In my house, reading is a 1:1 class ratio. Yes, I’m teaching reading to multiple kids, but I’m doing it one child at a time. We have a set rotation and different kids go first each day.
Some of my favorite techniques for keeping the other kids occupied:
Buddy reading with a sibling
Older children who can work independently can be doing “school things” like handwriting and math while Mom is teaching another child. You may need to get a bit creative with your younger children. Some ideas include “projects” like cutting up magazines, assigning an older child to help them with a subject or read to them, assigned chores, independent reading, or quiet playtime.
In order to avoid constant interruptions during big sister’s lesson, I place my younger children on their laptops where they play educational games that supplement their own reading lessons.
Despite the fact that my boys are twins, my kids are at three different levels in reading. One son is almost done with All About Reading Level 2, while his brother and sister are at different spots in that same one.
The first step is to have your reading program organized. First, I’ve got super official bookmarks in the place of each child’s lesson.

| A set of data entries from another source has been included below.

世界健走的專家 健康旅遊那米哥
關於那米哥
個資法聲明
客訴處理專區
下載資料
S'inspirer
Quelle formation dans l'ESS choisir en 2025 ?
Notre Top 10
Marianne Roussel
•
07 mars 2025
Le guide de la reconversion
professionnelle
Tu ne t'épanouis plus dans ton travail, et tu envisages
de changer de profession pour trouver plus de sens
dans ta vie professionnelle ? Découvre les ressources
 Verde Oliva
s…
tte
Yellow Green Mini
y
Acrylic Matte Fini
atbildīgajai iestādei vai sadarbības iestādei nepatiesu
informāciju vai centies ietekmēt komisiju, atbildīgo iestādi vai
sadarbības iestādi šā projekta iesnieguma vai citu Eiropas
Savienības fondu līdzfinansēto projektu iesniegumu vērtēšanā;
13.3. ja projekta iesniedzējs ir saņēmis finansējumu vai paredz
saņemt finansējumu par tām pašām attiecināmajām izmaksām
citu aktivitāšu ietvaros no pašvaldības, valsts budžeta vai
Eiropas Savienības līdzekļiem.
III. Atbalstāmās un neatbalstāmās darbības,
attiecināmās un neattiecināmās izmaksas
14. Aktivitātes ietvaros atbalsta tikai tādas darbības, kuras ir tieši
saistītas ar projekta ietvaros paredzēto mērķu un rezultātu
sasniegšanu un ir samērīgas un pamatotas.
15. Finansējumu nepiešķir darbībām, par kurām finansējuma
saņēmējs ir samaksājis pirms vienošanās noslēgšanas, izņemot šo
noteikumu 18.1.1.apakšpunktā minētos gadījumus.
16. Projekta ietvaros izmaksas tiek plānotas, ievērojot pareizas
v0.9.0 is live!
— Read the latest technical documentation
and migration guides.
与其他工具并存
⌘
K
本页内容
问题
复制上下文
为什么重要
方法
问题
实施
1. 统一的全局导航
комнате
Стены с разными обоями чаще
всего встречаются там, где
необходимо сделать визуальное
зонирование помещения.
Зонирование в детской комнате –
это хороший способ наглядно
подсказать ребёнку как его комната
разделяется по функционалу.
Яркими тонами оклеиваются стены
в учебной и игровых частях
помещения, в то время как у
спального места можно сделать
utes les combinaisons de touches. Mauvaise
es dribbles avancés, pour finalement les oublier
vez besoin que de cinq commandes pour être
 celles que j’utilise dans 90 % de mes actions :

They may look like scraps of paper to the casual observer, but these are my official “where you’re at” papers. To help me gauge their mastery of the lesson, I move the bookmark to their current place in the lesson to give me an idea of how many more days I think they might need to practice.

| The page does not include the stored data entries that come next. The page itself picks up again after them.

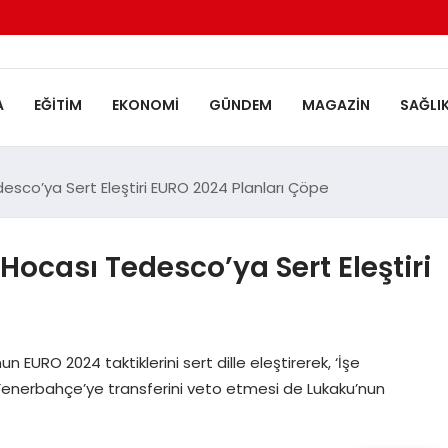
A
EĞITIM
EKONOMI
GÜNDEM
MAGAZIN
SAĞLI
esco’ya Sert Eleştiri EURO 2024 Planları Çöpe
ocası Tedesco’ya Sert Eleştiri
URO 2024 taktiklerini sert dille eleştirerek, ‘İşe
Fenerbahçe’ye transferini veto etmesi de Lukaku’nun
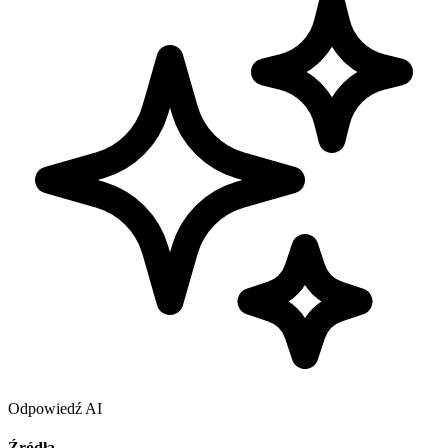
Odpowiedź AI
Źródła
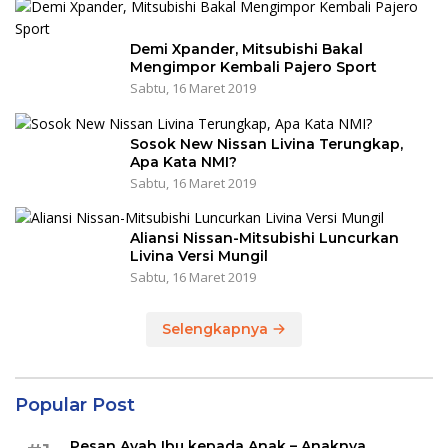
Demi Xpander, Mitsubishi Bakal
Mengimpor Kembali Pajero Sport
Sabtu, 16 Maret 2019
Sosok New Nissan Livina Terungkap,
Apa Kata NMI?
Sabtu, 16 Maret 2019
Aliansi Nissan-Mitsubishi Luncurkan
Livina Versi Mungil
Sabtu, 16 Maret 2019
Selengkapnya
Popular Post
Pesan Ayah Ibu kepada Anak – Anaknya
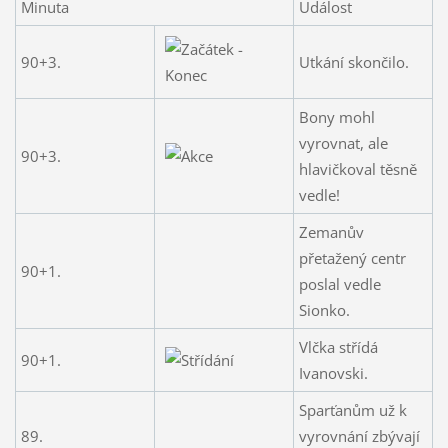
Minuta
Událost
90+3.
Utkání skončilo.
Bony mohl
vyrovnat, ale
90+3.
hlavičkoval těsně
vedle!
Zemanův
přetažený centr
90+1.
poslal vedle
Sionko.
Vlčka střídá
90+1.
Ivanovski.
Sparťanům už k
89.
vyrovnání zbývají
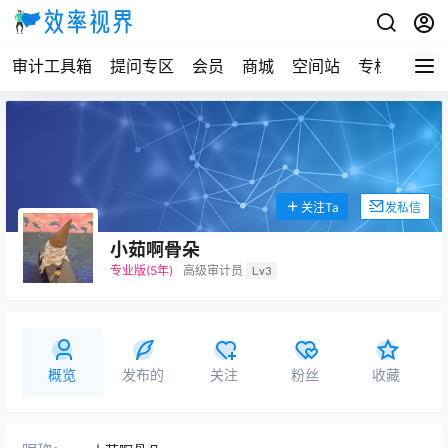
审计工具箱
提问专区
会员
商城
空间站
专栏
关注Ta
发私信
小茹啊骨朵
专业版(5年)
高级审计员
Lv3
概览
发布的
关注
粉丝
收藏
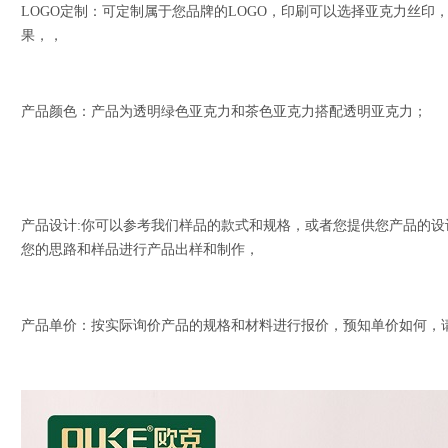
LOGO定制：可定制属于您品牌的LOGO，印刷可以选择亚克力丝印
果，，
产品颜色：产品为透明绿色亚克力和茶色亚克力搭配透明亚克力；
产品设计:你可以参考我们样品的款式和规格，或者您提供您产品的设
您的思路和样品进行产品出样和制作，
产品单价：按实际询价产品的规格和材料进行报价，预知单价如何，请联系我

All About Reading comes with phonogram cards and word cards. Using the cards that come with both AAR and AAS is a big help with having those sounds stick in the kids’ brains! I store all of our flashcards in the super sturdy little boxes that come with the interactive kits. Liam’s is still kicking after five years!
I keep all the teacher’s manuals, student workbooks, and readers in one spot for easy access. Some days I prepare ahead, but honestly most days I don’t have time to do so. The teacher’s manuals are scripted and very easy to follow, so not much extra preparation is needed. That is a HUGE help for me!

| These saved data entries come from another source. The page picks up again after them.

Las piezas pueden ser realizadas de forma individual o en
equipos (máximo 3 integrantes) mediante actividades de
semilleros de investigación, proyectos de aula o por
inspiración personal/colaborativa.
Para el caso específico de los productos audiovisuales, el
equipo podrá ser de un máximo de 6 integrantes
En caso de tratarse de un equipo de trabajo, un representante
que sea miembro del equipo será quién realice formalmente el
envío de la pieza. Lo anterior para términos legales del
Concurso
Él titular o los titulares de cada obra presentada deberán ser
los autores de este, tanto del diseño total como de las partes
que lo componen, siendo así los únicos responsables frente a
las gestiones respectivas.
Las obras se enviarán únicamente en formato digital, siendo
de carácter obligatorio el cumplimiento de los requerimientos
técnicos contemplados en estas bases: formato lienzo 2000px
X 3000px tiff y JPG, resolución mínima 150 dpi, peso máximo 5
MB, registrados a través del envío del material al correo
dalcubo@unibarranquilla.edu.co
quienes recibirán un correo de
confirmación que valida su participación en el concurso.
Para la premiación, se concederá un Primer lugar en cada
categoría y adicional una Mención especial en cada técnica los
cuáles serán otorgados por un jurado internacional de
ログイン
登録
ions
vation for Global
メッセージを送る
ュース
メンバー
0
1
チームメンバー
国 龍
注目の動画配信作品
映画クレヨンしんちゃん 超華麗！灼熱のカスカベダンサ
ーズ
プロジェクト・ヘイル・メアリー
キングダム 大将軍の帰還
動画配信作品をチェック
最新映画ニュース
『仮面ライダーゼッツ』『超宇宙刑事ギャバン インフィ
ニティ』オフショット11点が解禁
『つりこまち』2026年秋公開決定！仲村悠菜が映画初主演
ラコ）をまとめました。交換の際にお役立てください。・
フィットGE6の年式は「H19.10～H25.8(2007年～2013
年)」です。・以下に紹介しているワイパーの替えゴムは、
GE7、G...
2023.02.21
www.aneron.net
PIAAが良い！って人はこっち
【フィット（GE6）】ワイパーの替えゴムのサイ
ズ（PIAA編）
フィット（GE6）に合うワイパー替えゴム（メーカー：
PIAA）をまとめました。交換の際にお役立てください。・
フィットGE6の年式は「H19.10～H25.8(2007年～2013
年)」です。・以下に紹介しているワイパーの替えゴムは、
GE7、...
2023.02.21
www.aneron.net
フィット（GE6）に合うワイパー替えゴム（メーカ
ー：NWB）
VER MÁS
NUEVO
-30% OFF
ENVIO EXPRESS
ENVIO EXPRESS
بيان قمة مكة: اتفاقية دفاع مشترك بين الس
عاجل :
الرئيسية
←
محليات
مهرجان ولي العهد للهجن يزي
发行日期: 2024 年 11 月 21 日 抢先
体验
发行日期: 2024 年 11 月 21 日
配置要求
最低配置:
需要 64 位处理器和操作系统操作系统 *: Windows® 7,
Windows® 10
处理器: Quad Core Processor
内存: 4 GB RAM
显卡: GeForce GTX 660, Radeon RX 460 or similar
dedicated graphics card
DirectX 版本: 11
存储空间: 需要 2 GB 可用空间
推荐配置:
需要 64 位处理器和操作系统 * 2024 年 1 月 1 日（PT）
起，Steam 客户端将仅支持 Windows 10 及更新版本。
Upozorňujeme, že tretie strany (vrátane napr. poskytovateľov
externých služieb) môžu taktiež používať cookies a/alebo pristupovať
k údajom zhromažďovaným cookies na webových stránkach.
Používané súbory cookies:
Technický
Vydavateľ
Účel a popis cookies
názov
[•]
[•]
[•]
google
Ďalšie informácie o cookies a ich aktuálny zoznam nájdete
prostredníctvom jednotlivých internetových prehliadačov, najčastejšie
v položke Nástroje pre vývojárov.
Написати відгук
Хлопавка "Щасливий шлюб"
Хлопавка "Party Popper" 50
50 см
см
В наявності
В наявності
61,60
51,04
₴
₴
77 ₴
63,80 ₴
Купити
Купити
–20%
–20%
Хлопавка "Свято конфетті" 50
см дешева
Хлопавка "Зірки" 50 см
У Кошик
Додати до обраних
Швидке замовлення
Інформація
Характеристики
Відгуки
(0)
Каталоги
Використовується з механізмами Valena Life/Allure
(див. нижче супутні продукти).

And finally, sticker charts! These charts help me remember what lesson each of my children are on every day. So simple, yet so effective!
I have two different boards we use for All About Reading. We have a big board that hangs on the wall and holds all the letter tiles. We also have a small one that sits on the table we use for our lessons. Both boards have the alphabet on them, and I pull extra tiles off the big board to use on the small board during lessons.
The use of magnetic letter tiles is a staple of the All About Reading and All About Spelling lessons. I keep all our tiles on one large board. My younger children focus on just the vowel and consonant tiles while my oldest uses the complete set in her lessons. So far, this hasn’t overwhelmed my younger kids and it saves me time by not forcing me to remove and replace different sets of tiles for each child.